To escape a brutal arranged marriage, Jahanara must become the court liaison to Isa, architect of the Taj Mahal. She is soon caught between her duty to her mother’s memory, the rigid strictures imposed upon women, and a new, though forbidden, love. With exceptional courage, Jahanara dares to challenge the bigotry and blindness at court in an effort to spare the empire from civil war, and to save her father from his bellicose son, Aurangzeb, a man whose hatred would extinguish the Islamic enlightenment from the Mughal Empire. To do so she must enlist her Hindu friend, Ladli, and her guardian, Nizam, as spies, and urge her brother, Dara, the designated heir to the throne, down from the ivory tower of his philosophical inquiries. The stakes become ever greater when Jahanara must deceive her husband as to the true father of her child, and must protect those closest to her from her enemies’ retaliation.

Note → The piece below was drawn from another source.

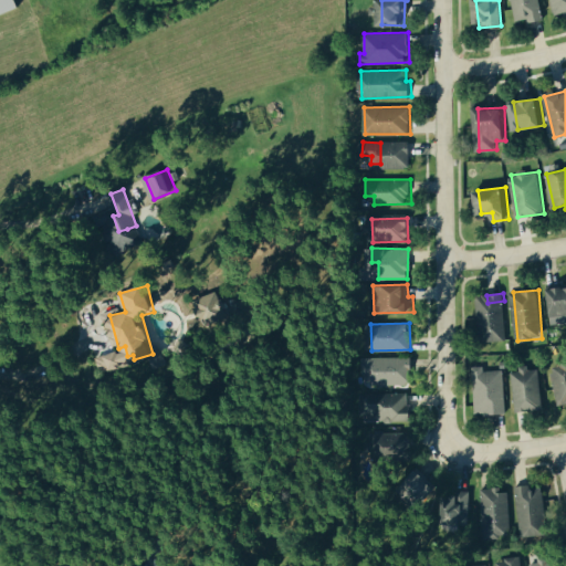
[(101,368),(115,364),(113,354),(97,358),(101,368)]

As a princess and a mother, as a sister and a daughter, Jahanara will find herself faced time and again with impossible choices, and will discover the real meaning of her regal birthright. In Beneath a Marble Sky John Shors recreates an historical Hindustan brimming with breathtaking intrigue and containing the secret truth of the Taj Mahal for a world still in awe of its enduring majesty.